Hilda silently wheeled in a tea wagon with a cozy-covered teapot on it, two Meissen china cups, silverware, milk and sugar in matching pitcher and bowl, lemon slices, small plates, and an assortment of tea cookies. She hovered as if about to pour.
“That will be all, Hilda.” Evelyn Eberhard added, an oddly sharp note in her voice, “And shut the door behind you.”
The maid departed, irritation in her movements.
The widow leaned forward to pour two cups of steaming Darjeeling. Her hands were long fingered, shapely. Her high-necked pale blue dress had ruffles at throat and wrists, a cinched waist that emphasized a shapely bosom. Crossed legs under the floor-length skirt suggested well-rounded thighs.

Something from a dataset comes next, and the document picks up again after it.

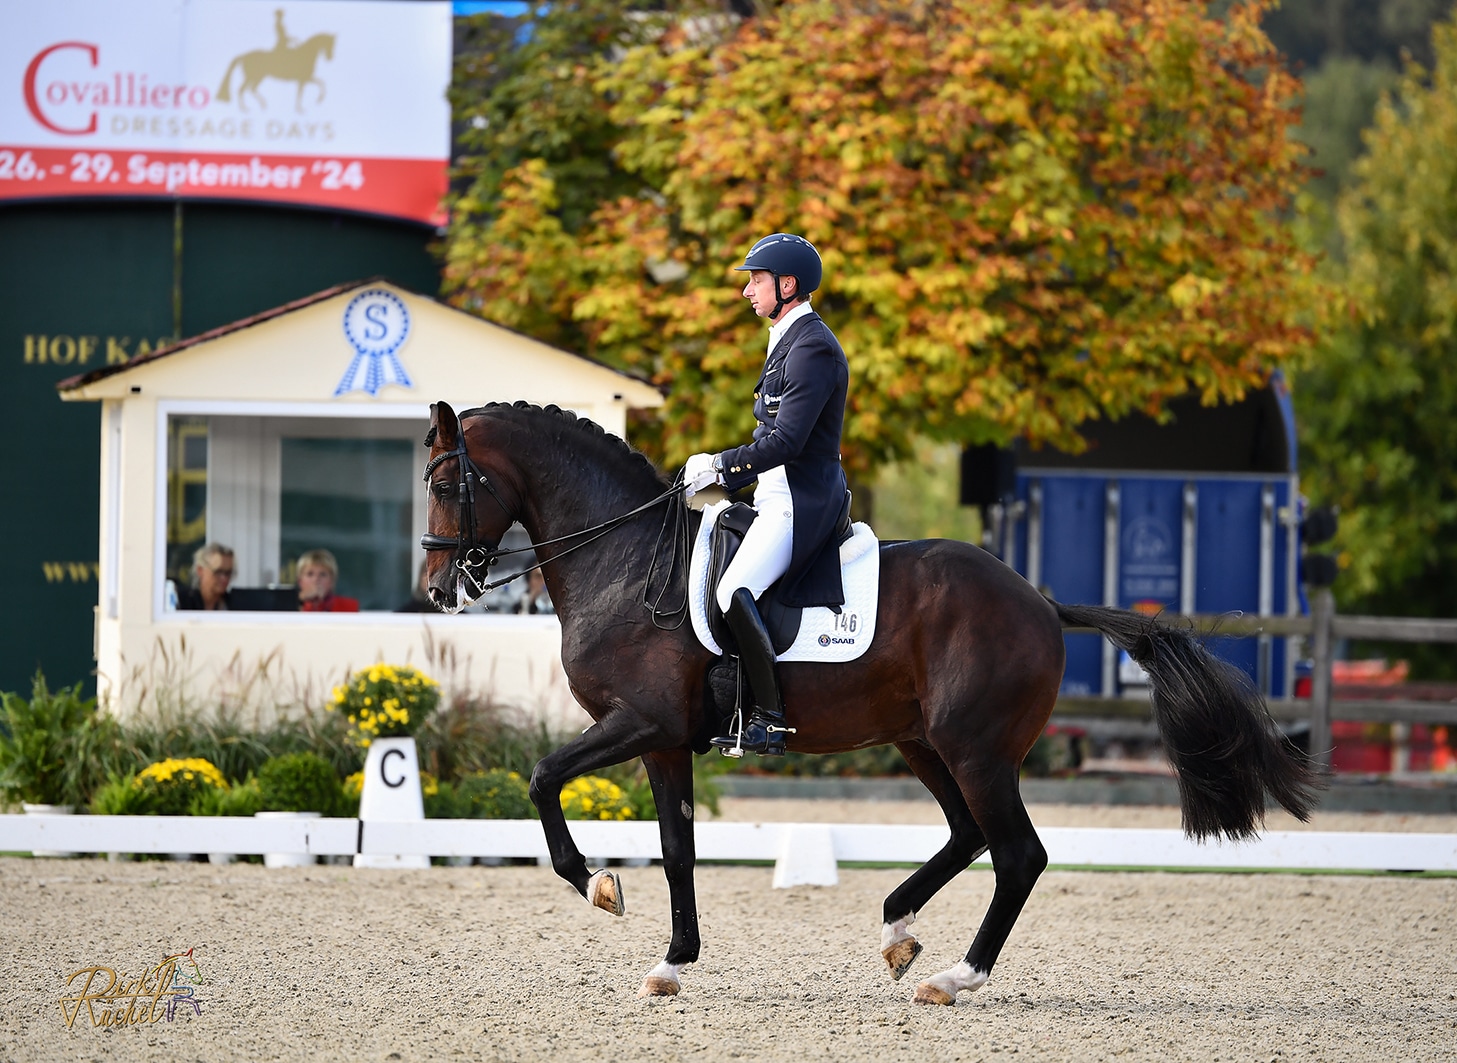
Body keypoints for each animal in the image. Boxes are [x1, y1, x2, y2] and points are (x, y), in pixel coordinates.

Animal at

She chose milk and sugar; Spade, nothing. They sipped.
“Hilda was with Collin before our marriage. After the bank prospered, Collin became distant, he and I drifted apart. Hilda decided that I had become indifferent to his needs and wants, and would love to have Bankers’ Life refuse payment on the policy.”
“Were you indifferent?”
“In those later years, yes. We were in love at the outset. Ironically, when we became prosperous intimacy left our marriage. But Collin was an upright man. Which makes it unfair, you people trying to renege on your legal commitment to me.”